KYIV: Russian drones struck infrastructure in the central Ukrainian city of Kryvyi Rih on Wednesday, forcing emergency power blackouts ​for more than 45,000 customers and disrupting heat supplies, military administration head Oleksandr Vilkul said.
“Please fill up on water and charge your devices, if you have the chance. It’s going to be difficult,” Vilkul said on the Telegram ‌messaging app.
Water ‌utility pumping stations ‌switched ⁠to ​generators ‌and water remained in the system, but there could be pressure problems.
The full scale of the attack was not immediately known. There was no comment from Russia about the strike.

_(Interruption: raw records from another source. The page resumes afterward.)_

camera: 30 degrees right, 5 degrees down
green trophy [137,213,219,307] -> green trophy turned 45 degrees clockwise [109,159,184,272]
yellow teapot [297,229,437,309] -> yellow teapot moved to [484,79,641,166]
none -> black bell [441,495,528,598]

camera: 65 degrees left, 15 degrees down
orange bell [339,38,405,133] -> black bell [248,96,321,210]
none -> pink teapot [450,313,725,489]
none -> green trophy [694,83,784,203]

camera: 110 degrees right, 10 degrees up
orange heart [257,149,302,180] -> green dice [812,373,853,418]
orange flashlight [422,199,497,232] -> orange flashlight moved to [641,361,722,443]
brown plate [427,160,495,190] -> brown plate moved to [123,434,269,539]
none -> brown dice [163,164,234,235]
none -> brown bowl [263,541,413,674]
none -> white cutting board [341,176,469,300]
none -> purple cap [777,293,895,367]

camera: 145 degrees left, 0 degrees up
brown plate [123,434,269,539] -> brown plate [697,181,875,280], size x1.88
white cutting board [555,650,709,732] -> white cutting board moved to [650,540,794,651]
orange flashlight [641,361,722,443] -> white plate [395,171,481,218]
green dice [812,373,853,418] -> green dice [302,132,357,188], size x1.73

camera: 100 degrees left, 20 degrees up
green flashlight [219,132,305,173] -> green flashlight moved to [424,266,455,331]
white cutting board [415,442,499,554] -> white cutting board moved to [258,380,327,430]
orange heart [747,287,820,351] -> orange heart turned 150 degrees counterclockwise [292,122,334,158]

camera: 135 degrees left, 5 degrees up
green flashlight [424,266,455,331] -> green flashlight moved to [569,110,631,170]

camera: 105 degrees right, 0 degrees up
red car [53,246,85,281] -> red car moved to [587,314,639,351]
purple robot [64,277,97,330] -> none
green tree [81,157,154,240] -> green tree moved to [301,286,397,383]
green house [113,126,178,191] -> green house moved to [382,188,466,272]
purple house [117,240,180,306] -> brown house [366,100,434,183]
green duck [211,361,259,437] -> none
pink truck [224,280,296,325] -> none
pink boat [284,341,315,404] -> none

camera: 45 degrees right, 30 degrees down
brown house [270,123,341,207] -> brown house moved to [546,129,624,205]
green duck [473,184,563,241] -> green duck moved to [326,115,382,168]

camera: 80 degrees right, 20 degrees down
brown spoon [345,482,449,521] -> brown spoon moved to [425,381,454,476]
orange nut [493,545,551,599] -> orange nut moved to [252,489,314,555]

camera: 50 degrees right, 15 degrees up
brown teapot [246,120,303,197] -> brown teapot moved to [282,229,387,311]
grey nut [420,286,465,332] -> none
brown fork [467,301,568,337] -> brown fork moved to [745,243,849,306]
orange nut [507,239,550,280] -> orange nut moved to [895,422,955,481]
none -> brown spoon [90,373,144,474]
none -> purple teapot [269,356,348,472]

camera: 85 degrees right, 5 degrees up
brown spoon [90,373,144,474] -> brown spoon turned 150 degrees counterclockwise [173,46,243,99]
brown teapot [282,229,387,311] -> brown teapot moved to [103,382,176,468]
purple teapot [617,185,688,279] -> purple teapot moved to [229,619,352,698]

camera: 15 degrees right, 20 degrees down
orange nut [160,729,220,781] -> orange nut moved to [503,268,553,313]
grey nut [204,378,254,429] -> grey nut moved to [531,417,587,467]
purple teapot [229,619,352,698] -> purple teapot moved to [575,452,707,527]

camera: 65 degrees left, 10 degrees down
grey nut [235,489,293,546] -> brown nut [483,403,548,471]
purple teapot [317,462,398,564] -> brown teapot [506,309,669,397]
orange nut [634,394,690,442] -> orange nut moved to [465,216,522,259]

Russia has repeatedly struck Ukraine’s ⁠power plants, substations and transmission lines with missiles and ‌drones, seeking to knock out ‍electricity and heating ‍and hinder industry during the nearly ‍four-year war.
Kyiv says the campaign has forced rolling outages and emergency cuts to cities across the country, as repair crews work under ​fire and Ukraine relies on air defenses and electricity imports to stabilize ⁠the grid.
Kryvyi Rih, a steel-and-mining hub in the Dnipropetrovsk region and President Volodymyr Zelensky’s hometown, has been hit repeatedly, with strikes killing civilians and damaging homes and industry.
The city sits close enough to southern front lines to be within strike range, while its factories, logistics links and workforce make it economically important and ‌a key rear-area center supporting Ukraine’s war effort.